• GIVEN INFORMATION
-----

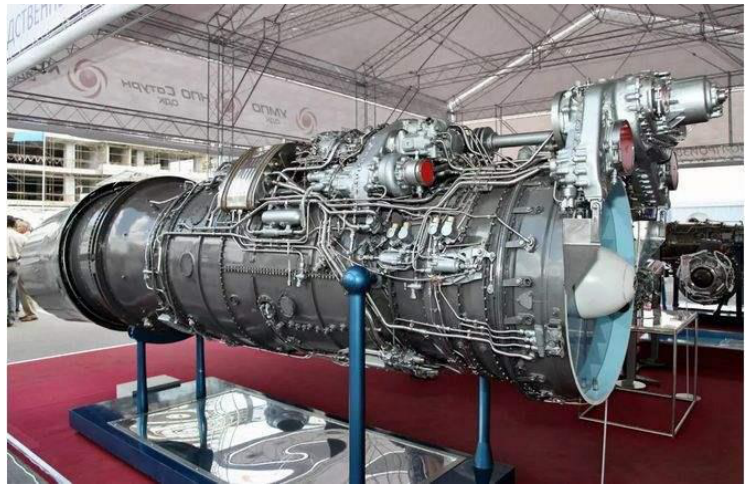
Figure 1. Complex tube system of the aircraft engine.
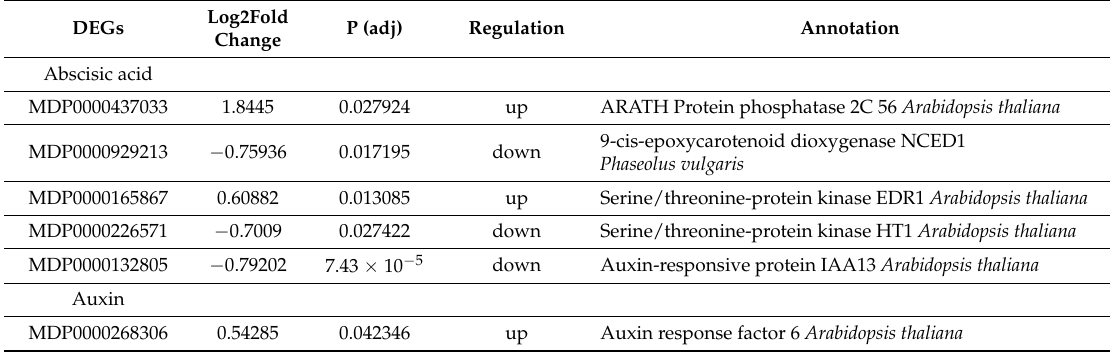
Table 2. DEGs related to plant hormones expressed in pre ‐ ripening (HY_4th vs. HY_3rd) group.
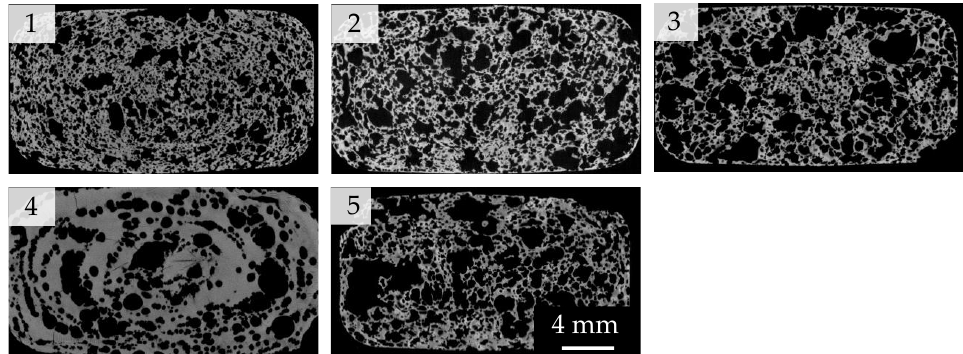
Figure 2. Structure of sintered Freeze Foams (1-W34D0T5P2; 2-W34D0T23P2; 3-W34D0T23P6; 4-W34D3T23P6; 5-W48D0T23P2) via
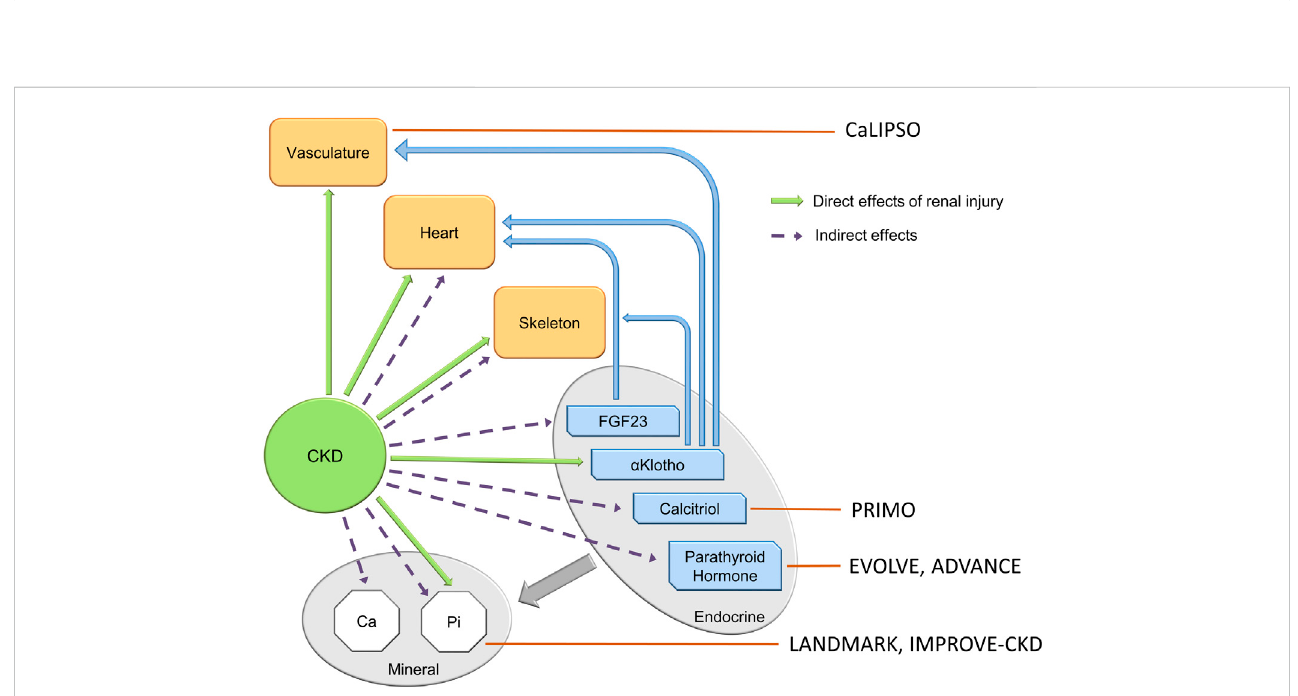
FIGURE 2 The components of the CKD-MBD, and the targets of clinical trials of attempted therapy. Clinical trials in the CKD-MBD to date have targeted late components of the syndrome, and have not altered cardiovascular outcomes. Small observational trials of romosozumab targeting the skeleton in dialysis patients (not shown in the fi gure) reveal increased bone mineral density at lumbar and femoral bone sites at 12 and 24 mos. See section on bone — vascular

-----

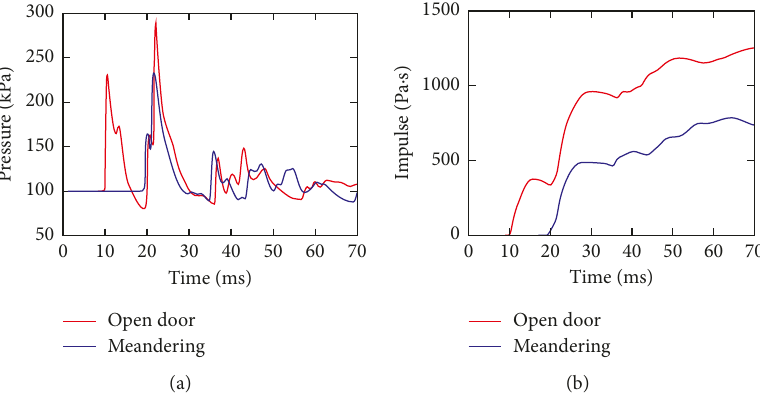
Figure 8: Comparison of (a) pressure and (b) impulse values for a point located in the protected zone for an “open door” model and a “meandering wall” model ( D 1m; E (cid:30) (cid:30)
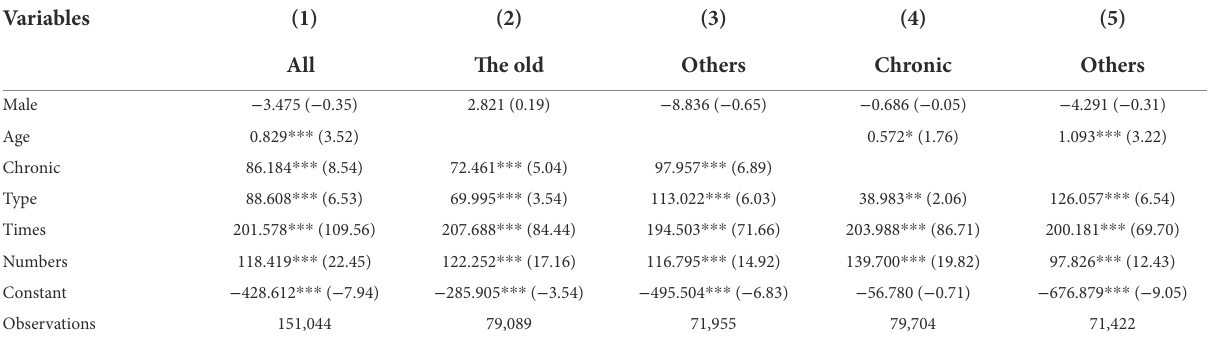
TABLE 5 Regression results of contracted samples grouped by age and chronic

-----

• TASK STATEMENT
Exact copy, no pictures. Write out the lines in the entries above, starting with the line with "Table 2. DEGs" and going on through the line with "FIGURE 2 The", keeping both.

• SOLUTION
Table 2. DEGs related to plant hormones expressed in pre ‐ ripening (HY_4th vs. HY_3rd) group.
Figure 2. Structure of sintered Freeze Foams (1-W34D0T5P2; 2-W34D0T23P2; 3-W34D0T23P6; 4-W34D3T23P6; 5-W48D0T23P2) via
FIGURE 2 The components of the CKD-MBD, and the targets of clinical trials of attempted therapy. Clinical trials in the CKD-MBD to date have targeted late components of the syndrome, and have not altered cardiovascular outcomes. Small observational trials of romosozumab targeting the skeleton in dialysis patients (not shown in the fi gure) reveal increased bone mineral density at lumbar and femoral bone sites at 12 and 24 mos. See section on bone — vascular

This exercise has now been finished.